According to federal law, a single person can donate $15,000 and a couple $30,000 to any number of people each year, which isn’t subject to federal gift taxes. For instance, as a single person, you could give your child or grandchild $15,000 every year.
Here’s how 529 plans benefit. As long as you don’t make any taxable gifts to your beneficiary beyond the $15,000 annual contribution, you don’t have to worry about taxes.
If preferred, you can boost your gift-giving schedule with a lump-sum contribution. Using the same $15,000 per year scenario, you could contribute $75,000 to a 529 plan during the first year of a five-year stretch. For couples, that would increase to a lump-sum contribution of $150,000.
However, if you provide your beneficiary with additional gifts during those five years, you might have to pay a gift tax. If you opt for this accelerated option but pass away before the five-year timeframe ends, a prorated amount of the contribution would become part of your taxable estate.

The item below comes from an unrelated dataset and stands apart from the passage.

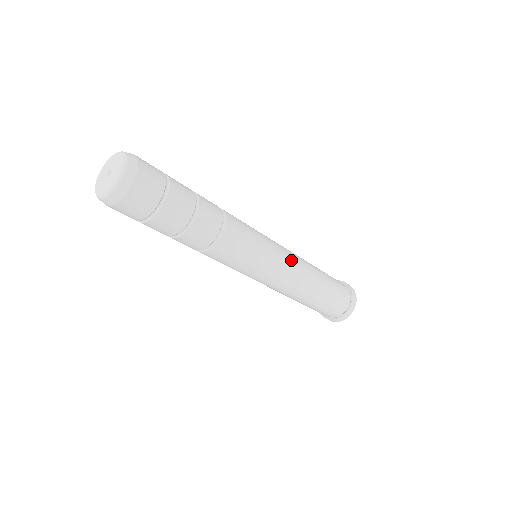
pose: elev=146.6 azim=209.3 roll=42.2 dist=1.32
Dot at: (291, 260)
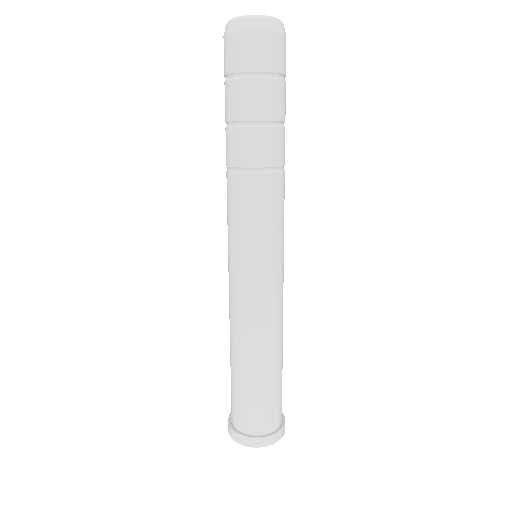
Dot at: occluded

The 529 plans increase the potential to transfer wealth. Here’s an example of how it might look. A single person with five grandchildren can immediately remove as much as $375,000 from the taxable estate simply by making contributions into five separate 529 plan accounts. Then, in five years, that individual could repeat the process.
A few takeaways – you remain in control of your money. Along with deciding how it’s invested, you determine the beneficiary, which you can always change. If your beneficiary doesn’t attend college, there’s no triggered tax consequence.
Keep in mind that rules vary by state and there are other factors associated with these plans to consider.